**HOW TO COMPLETE THIS TASK:**
Word for word, reproduce the records that follow.

Data entries
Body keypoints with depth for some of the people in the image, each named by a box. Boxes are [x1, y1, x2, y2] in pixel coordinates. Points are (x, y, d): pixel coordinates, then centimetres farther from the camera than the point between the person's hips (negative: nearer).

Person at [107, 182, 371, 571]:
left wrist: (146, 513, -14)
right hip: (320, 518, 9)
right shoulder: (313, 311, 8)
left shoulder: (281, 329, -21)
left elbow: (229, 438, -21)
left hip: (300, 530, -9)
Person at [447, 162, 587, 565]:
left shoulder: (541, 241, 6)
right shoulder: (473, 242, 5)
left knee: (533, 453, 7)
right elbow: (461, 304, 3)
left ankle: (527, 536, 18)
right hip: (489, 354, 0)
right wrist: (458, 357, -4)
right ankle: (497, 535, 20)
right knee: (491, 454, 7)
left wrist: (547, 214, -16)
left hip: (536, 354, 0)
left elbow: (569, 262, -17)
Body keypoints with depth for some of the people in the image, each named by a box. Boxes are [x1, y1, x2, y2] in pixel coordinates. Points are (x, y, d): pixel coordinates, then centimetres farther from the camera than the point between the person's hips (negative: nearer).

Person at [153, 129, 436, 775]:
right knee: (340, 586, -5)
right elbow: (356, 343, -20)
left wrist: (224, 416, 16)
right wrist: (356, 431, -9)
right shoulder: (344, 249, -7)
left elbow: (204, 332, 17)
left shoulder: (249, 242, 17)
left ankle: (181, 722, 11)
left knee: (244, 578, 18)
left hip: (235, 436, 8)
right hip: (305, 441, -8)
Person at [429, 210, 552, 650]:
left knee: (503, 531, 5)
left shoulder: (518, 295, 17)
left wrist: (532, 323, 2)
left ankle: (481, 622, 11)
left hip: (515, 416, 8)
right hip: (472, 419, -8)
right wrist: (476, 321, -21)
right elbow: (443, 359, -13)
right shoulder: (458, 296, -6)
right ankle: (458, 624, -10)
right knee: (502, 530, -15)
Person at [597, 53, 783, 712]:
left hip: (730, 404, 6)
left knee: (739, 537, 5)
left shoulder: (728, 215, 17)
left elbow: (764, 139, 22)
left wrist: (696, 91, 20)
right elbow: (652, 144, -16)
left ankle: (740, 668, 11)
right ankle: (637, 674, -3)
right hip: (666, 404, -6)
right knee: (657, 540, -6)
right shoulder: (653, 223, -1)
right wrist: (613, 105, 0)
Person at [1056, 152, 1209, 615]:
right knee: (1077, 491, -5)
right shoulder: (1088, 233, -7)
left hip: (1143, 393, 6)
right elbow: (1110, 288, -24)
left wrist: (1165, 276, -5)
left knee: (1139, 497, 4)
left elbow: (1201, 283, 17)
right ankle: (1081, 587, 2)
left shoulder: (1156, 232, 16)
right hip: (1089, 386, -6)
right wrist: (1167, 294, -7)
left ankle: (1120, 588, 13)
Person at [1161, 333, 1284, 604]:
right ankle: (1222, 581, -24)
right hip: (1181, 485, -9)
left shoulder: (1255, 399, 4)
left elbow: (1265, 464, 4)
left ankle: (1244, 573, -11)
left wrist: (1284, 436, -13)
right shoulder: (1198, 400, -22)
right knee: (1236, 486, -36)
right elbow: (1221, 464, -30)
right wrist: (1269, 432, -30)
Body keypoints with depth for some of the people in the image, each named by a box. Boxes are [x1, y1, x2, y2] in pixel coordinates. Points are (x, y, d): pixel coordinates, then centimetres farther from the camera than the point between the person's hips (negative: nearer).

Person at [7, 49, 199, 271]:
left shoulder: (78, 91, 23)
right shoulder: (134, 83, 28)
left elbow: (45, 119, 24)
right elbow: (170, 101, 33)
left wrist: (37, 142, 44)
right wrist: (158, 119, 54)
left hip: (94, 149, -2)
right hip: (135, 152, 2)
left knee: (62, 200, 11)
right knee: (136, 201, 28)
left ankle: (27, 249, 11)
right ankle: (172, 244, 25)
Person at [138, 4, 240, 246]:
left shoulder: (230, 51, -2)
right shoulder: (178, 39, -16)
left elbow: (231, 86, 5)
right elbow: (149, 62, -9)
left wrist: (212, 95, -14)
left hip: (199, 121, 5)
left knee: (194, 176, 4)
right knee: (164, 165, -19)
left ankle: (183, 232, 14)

**SOLUTION FOR THIS EXERCISE:**
Body keypoints with depth for some of the people in the image, each named by a box. Boxes are [x1, y1, x2, y2] in pixel coordinates. Points are (x, y, d): pixel coordinates, then centimetres farther from the camera than the point between the person's hips (negative: nearer).

Person at [107, 182, 371, 571]:
left wrist: (146, 513, -14)
right hip: (320, 518, 9)
right shoulder: (313, 311, 8)
left shoulder: (281, 329, -21)
left elbow: (229, 438, -21)
left hip: (300, 530, -9)
Person at [447, 162, 587, 565]:
left shoulder: (541, 241, 6)
right shoulder: (473, 242, 5)
left knee: (533, 453, 7)
right elbow: (461, 304, 3)
left ankle: (527, 536, 18)
right hip: (489, 354, 0)
right wrist: (458, 357, -4)
right ankle: (497, 535, 20)
right knee: (491, 454, 7)
left wrist: (547, 214, -16)
left hip: (536, 354, 0)
left elbow: (569, 262, -17)
Body keypoints with depth for some of the people in the image, each named by a box. Boxes are [x1, y1, x2, y2] in pixel coordinates. Points are (x, y, d): pixel coordinates, then centimetres farther from the camera than the point between the person's hips (negative: nearer).

Person at [153, 129, 436, 775]:
right knee: (340, 586, -5)
right elbow: (356, 343, -20)
left wrist: (224, 416, 16)
right wrist: (356, 431, -9)
right shoulder: (344, 249, -7)
left elbow: (204, 332, 17)
left shoulder: (249, 242, 17)
left ankle: (181, 722, 11)
left knee: (244, 578, 18)
left hip: (235, 436, 8)
right hip: (305, 441, -8)
Person at [429, 210, 552, 650]:
left knee: (503, 531, 5)
left shoulder: (518, 295, 17)
left wrist: (532, 323, 2)
left ankle: (481, 622, 11)
left hip: (515, 416, 8)
right hip: (472, 419, -8)
right wrist: (476, 321, -21)
right elbow: (443, 359, -13)
right shoulder: (458, 296, -6)
right ankle: (458, 624, -10)
right knee: (502, 530, -15)
Person at [597, 53, 783, 712]:
left hip: (730, 404, 6)
left knee: (739, 537, 5)
left shoulder: (728, 215, 17)
left elbow: (764, 139, 22)
left wrist: (696, 91, 20)
right elbow: (652, 144, -16)
left ankle: (740, 668, 11)
right ankle: (637, 674, -3)
right hip: (666, 404, -6)
right knee: (657, 540, -6)
right shoulder: (653, 223, -1)
right wrist: (613, 105, 0)
Person at [1056, 152, 1209, 615]:
right knee: (1077, 491, -5)
right shoulder: (1088, 233, -7)
left hip: (1143, 393, 6)
right elbow: (1110, 288, -24)
left wrist: (1165, 276, -5)
left knee: (1139, 497, 4)
left elbow: (1201, 283, 17)
right ankle: (1081, 587, 2)
left shoulder: (1156, 232, 16)
right hip: (1089, 386, -6)
right wrist: (1167, 294, -7)
left ankle: (1120, 588, 13)
Person at [1161, 333, 1284, 604]:
right ankle: (1222, 581, -24)
right hip: (1181, 485, -9)
left shoulder: (1255, 399, 4)
left elbow: (1265, 464, 4)
left ankle: (1244, 573, -11)
left wrist: (1284, 436, -13)
right shoulder: (1198, 400, -22)
right knee: (1236, 486, -36)
right elbow: (1221, 464, -30)
right wrist: (1269, 432, -30)
Body keypoints with depth for some of the people in the image, each named by a box. Boxes are [x1, y1, x2, y2] in pixel coordinates. Points are (x, y, d): pixel coordinates, then centimetres farther from the camera than the point between the person's hips (negative: nearer).

Person at [7, 49, 199, 271]:
left shoulder: (78, 91, 23)
right shoulder: (134, 83, 28)
left elbow: (45, 119, 24)
right elbow: (170, 101, 33)
left wrist: (37, 142, 44)
right wrist: (158, 119, 54)
left hip: (94, 149, -2)
right hip: (135, 152, 2)
left knee: (62, 200, 11)
right knee: (136, 201, 28)
left ankle: (27, 249, 11)
right ankle: (172, 244, 25)
Person at [138, 4, 240, 246]:
left shoulder: (230, 51, -2)
right shoulder: (178, 39, -16)
left elbow: (231, 86, 5)
right elbow: (149, 62, -9)
left wrist: (212, 95, -14)
left hip: (199, 121, 5)
left knee: (194, 176, 4)
right knee: (164, 165, -19)
left ankle: (183, 232, 14)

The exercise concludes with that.